> Extract to read
↓

Jan 23, 2016, at 9:17 PM, Andrea: If you have time! Soak the bamboo leaves in just boiled water for a couple hours–you want them to soften so you can bend them to manipulate.
Jan 23, 2016, at 9:20 PM, Barbara: Okay. That will work. And the rice will be okay?
Jan 23, 2016, at 11:06 PM, Andrea: I think so. As long as the rice is drained, just chill it.
Jan 24, 2016, at 3:55 PM, Barbara:
Hi Andrea, here is an update….went to Vietnamese grocery store today in Sarasota….around 30 minutes away from here. Anyway, got the bamboo leaves!…it's a huge package! Took out only 18 ( I know I only need 16). Good to have a few extras just in case….they are soaking in my large roasting pan. Bought another pkg. of frozen banana leaves too. The first ones I defrosted are all dried and curled up right now, so don't know if they are useable. I will soak bamboo leaves overnight…everything else is in the fridge. Tomorrow morning I will get started. I will have the entire day to devote to just the sticky rice cakes. Next time I write to you they will be boiling! Thank you again so much for your support and help.
By the way, you have some other wonderful recipes I am going to try in this fabulous cookbook….this is one serious, beautiful book. I am reading it now. Truly a labor of love for you! I am enjoying all the personal stories you write about…just love this book! You are an inspiration!
Jan 24, 2016 8:51 PM, Andrea: Yay! You can keep those leaves for years. Use them for decor if not for food.
Mon, Jan 25, 2016, 4:32 PM, Barbara:
Hi Andrea – I had to call in the big guns….my Vietnamese friend Fumi. I actually made two rice cakes by myself from start to finish….then Fumi made two. I think I had it figured out by the second one. I was very exact in everything I did…Fumi, on the other hand, was not as exact….but oh well, they are boiling now and will be finished later tonight. I measured and cut all my leaves. I put in the filling measuring exactly 1 cup of rice, 1/2 cup mung beans, the meat, more mung beans & finally rice. Fumi didn't measure….hers were wrapped in lots of banana leaves ….I was sort of sorry I asked her to help me, because by my second rice cake I think I had it down. But this morning I was having a lot of difficulty and my confidence level was down. The tricky part for me was the bamboo leaves….but I think I figured it out. Actually, I did learn some things from Fumi. She is coming back tomorrow and us going to show me how to fry one of the rice cakes and what to do with the leftover rice. Fumi came here from Viet Nam with her family….mom, dad, two sisters and a brother. I think South Viet Nam. Fumi opened up a total of 3 restaurants over the years here…all successful! Two are running now….her Sister Chi & her husband run one and her brother, Ben & his wife, the other. Fumi is married to a Japanese man, Joe. Both restaurants have Japanese cuisine, sushi, miso soup, etc. …not really Vietnamese food. Anyway, I was very thankful for her help, even though she did it her own way. Fumi is a great cook and business woman and a good friend. I didn't weigh the cakes down in the boiling water. Fumi said to just keep turning them. We'll see how they turn out! The end result is what counts. I actually am a pretty good cook. I should have had more confidence in myself! It was nice to re-connect with my friend.

↑

> Information provided
↓

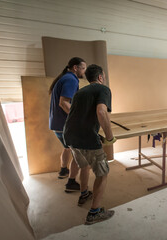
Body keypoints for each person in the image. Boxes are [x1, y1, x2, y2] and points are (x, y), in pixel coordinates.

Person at [63, 64, 116, 225]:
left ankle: (84, 193)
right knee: (102, 173)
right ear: (100, 77)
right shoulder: (103, 89)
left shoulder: (80, 92)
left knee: (84, 166)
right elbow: (101, 112)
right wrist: (109, 137)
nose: (104, 79)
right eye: (104, 76)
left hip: (70, 137)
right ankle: (94, 213)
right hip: (86, 138)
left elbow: (77, 115)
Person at [49, 57, 86, 192]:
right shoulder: (71, 79)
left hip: (56, 124)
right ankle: (71, 183)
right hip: (64, 124)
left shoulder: (63, 78)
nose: (84, 71)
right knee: (78, 153)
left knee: (67, 147)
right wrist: (78, 119)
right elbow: (63, 102)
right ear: (75, 68)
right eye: (83, 68)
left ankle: (63, 171)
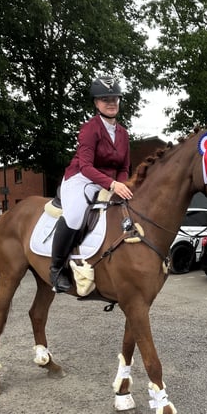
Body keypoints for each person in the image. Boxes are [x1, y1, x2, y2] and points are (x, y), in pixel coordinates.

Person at [49, 76, 134, 292]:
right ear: (96, 103)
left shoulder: (123, 133)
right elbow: (86, 166)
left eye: (114, 98)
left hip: (109, 182)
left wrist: (120, 185)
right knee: (76, 215)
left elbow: (124, 167)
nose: (111, 102)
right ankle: (56, 268)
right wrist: (113, 185)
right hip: (80, 178)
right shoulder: (90, 128)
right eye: (105, 99)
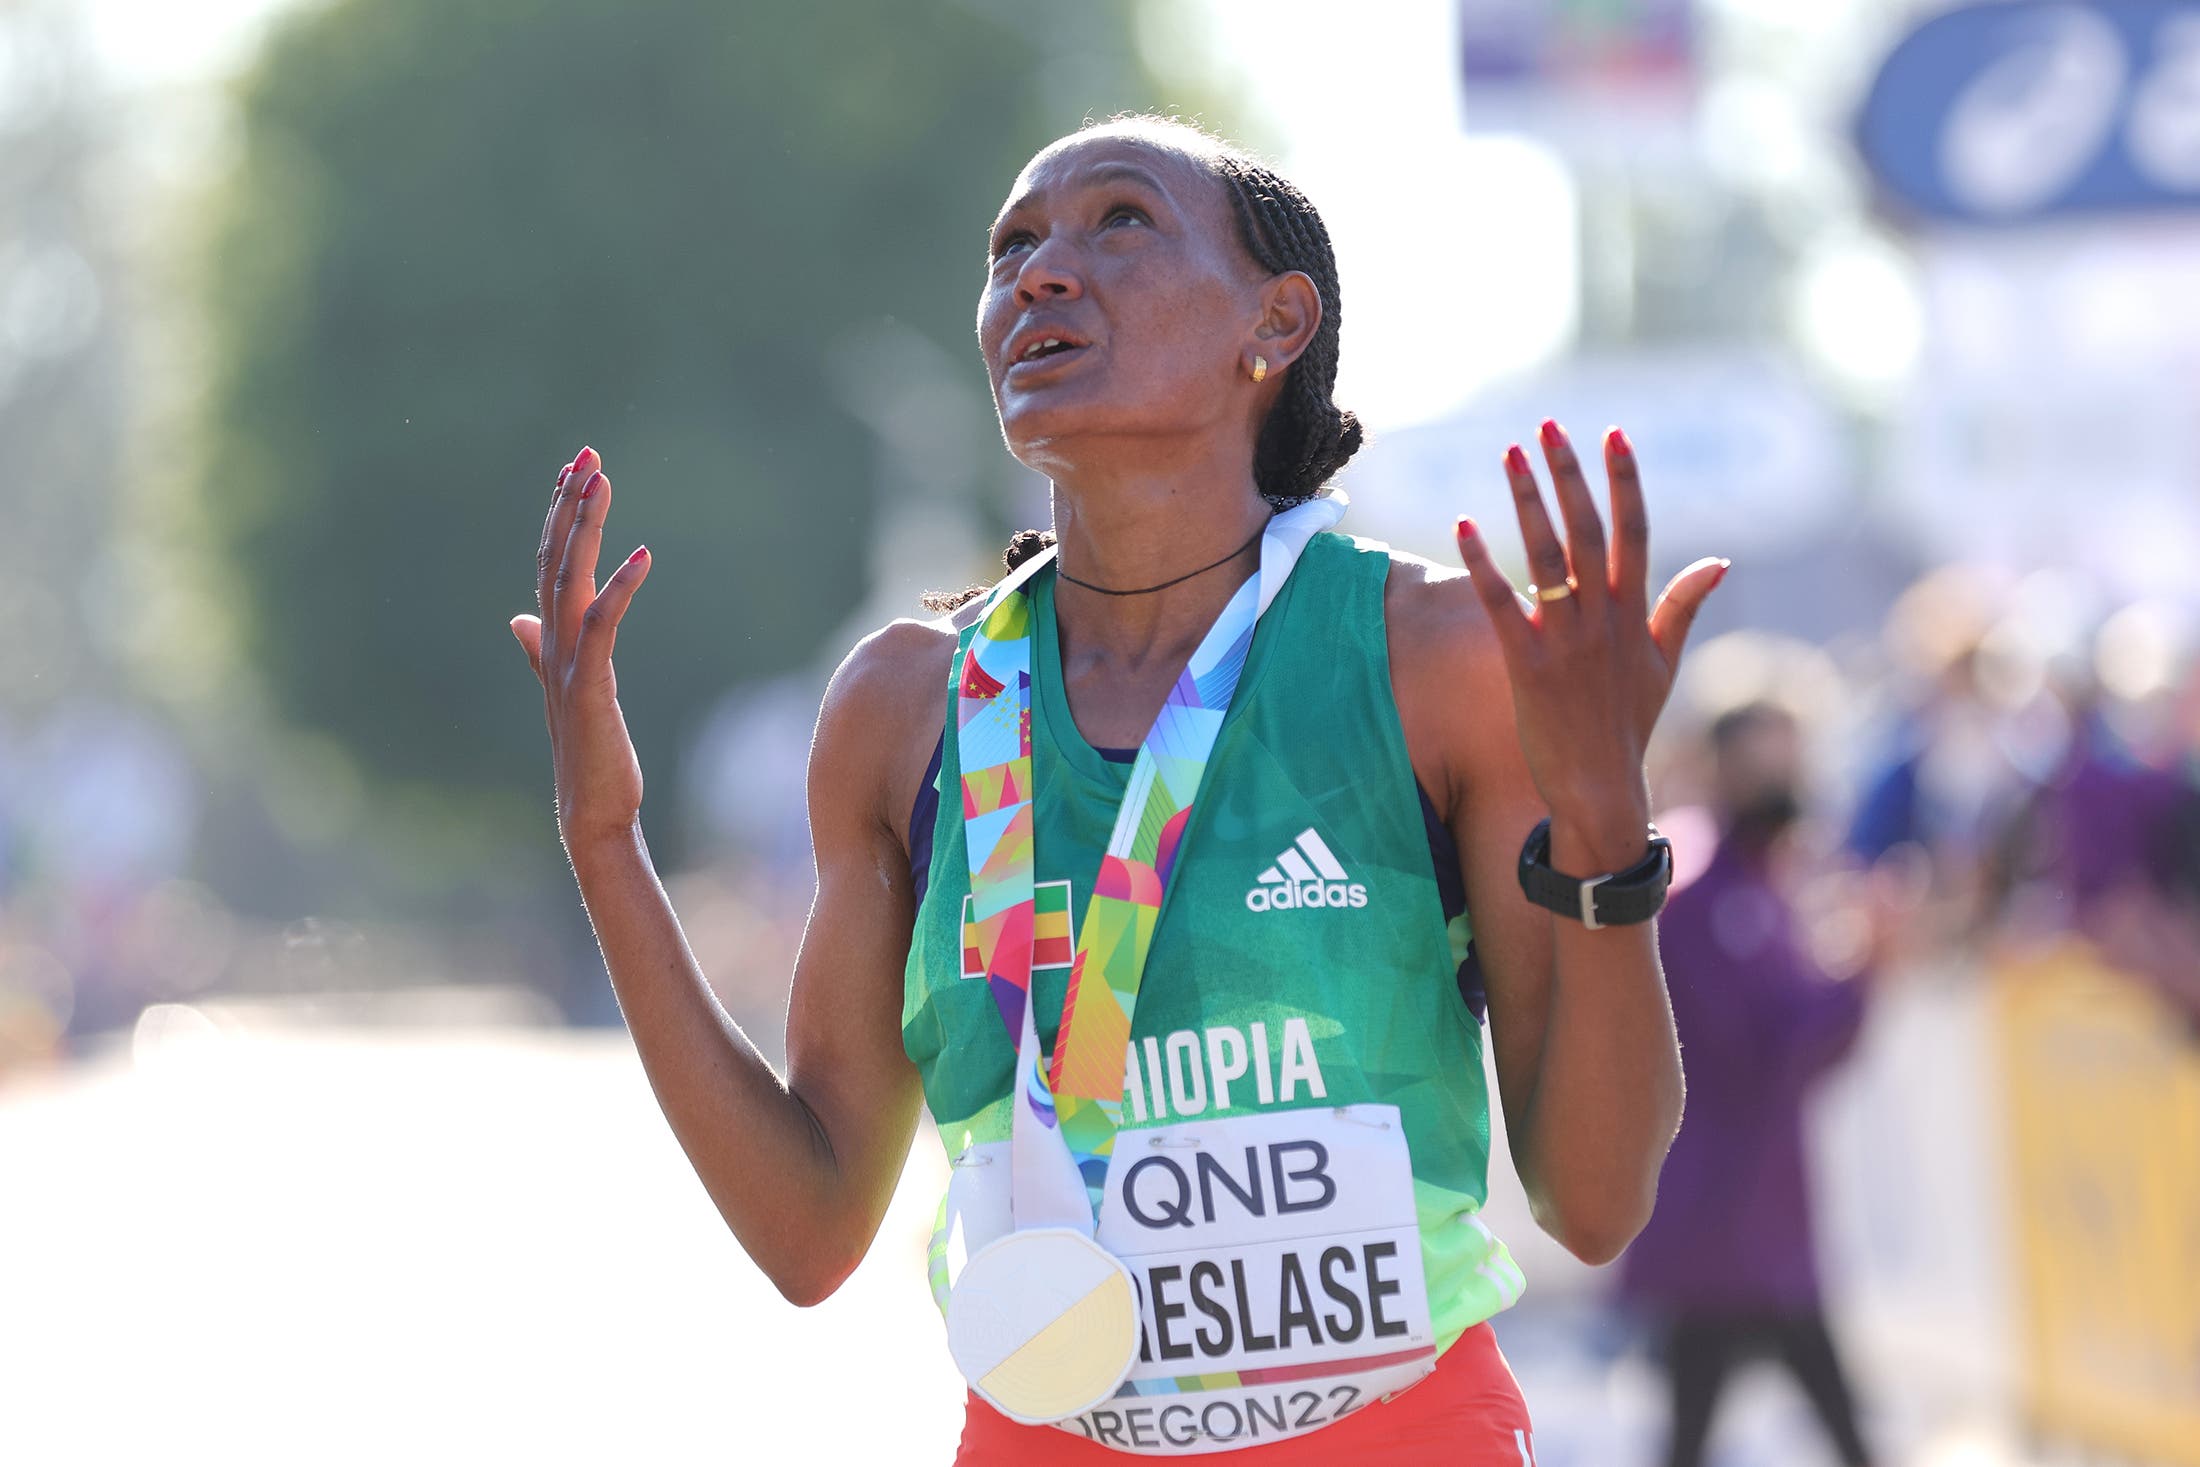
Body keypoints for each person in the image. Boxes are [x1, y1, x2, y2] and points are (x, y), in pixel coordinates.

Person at [509, 114, 1727, 1463]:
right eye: (1011, 247)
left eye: (1120, 223)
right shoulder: (909, 708)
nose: (1039, 272)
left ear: (1275, 322)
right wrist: (606, 843)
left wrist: (1610, 832)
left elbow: (1595, 1200)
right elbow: (808, 1232)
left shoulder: (1429, 656)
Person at [1616, 701, 1884, 1467]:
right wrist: (1866, 970)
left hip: (1761, 1212)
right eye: (1767, 760)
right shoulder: (1698, 888)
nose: (1784, 780)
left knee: (1720, 1426)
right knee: (1753, 1422)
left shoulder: (1773, 881)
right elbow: (1757, 1052)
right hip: (1719, 1217)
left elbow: (1808, 1050)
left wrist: (1860, 973)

↑

> Prompt 1
Reproduce word for word the part of the email exchange about sticky rice cakes that opens with the words containing "Jan 23, 2016, at 11:06" and closes with "support and help.".
> Prompt 2
In the email exchange about sticky rice cakes, how many bamboo leaves did Barbara take out of the package?
> Prompt 3
Write what comes next in the email exchange about sticky rice cakes, picking up after its final sentence.

> Task output 1
Jan 23, 2016, at 11:06 PM, Andrea: I think so. As long as the rice is drained, just chill it.
Jan 24, 2016, at 3:55 PM, Barbara:
Hi Andrea, here is an update….went to Vietnamese grocery store today in Sarasota….around 30 minutes away from here. Anyway, got the bamboo leaves!…it's a huge package! Took out only 18 ( I know I only need 16). Good to have a few extras just in case….they are soaking in my large roasting pan. Bought another pkg. of frozen banana leaves too. The first ones I defrosted are all dried and curled up right now, so don't know if they are useable. I will soak bamboo leaves overnight…everything else is in the fridge. Tomorrow morning I will get started. I will have the entire day to devote to just the sticky rice cakes. Next time I write to you they will be boiling! Thank you again so much for your support and help.

> Task output 2
She took out 18 bamboo leaves.

> Task output 3
Thank you again.
Tuesday, Jan 25, 10:28 AM, Barbara:
Good morning Andrea,
Couldn't wait to unwrap my rice cakes this morning….interesting, I think mine turned out better than Fumi's….although I am sure they all will taste good…..it was harder to unwrap Fumi's….mostly because they were a hodge podge of banana leaves all going which way….mine (following your recipe) were easy to open. Also I love that the rice turned a light green color from the bamboo & banana leaves…not to mention they flavored the rice in such a delicious, subtle way.
So, I undid one of mine…..cut it the way you said. I am a clay artist and I happened to have the perfect tool for cutting through the sticky rice cake….it's what I use to slice off clay…..a thin metal wire with two handles at each end. I, of course washed it well first…it worked perfectly! I fried the pieces of rice cake in grape seed oil. The second batch turned out better than the first…..I put a piece of parchment paper on top, so I could flatten the cakes without them sticking to my spatula….worked well!
After frying them, I sprinkled them with a little sugar. My husband just took some with him to work.
I LOVE the way they turned out! So creamy, and crunchy at the same time. The pork gave it such a nice flavor. When I marinated the pork in the fish sauce, I used 1/2 the amount of black pepper you used. Not a big fan of black pepper. I think it was the perfect amount for my taste buds. I am so pleased….love these special holiday Rice Cakes. Thank you so much!
Jan 26, 2016, at 11:13 AM, Andrea: I had a feeling that yours would be better than Fumi's. She was not disciplined in placing her banana leaves as you pointed out. You are Banh Chung The Master! So thrilled for you. High-fives!
With frying the cakes, here's a little guidance on how to fry banh chung sticky rice cake. I like your method though, because they make it easier to serve.
So what inspired you to tackle this recipe? I am so touched and delight in the play-by-play. Congrats!!!!
Tue, Jan 26, 2016, 6:04 PM, Barbara:
In answer to your question…..what inspired me? Someone on Facebook posted a photo of the fried sticky rice pancake….and it looked so delicious! I wanted to make it ….who knew it was such a long complicated process….and when I asked the person on line how to make it, she referred me to your book, "Into the Vietnamese Kitchen", even stating the page number the recipe was on. I went to Amazon and found a used copy of your book….it's in good condition and I love the book.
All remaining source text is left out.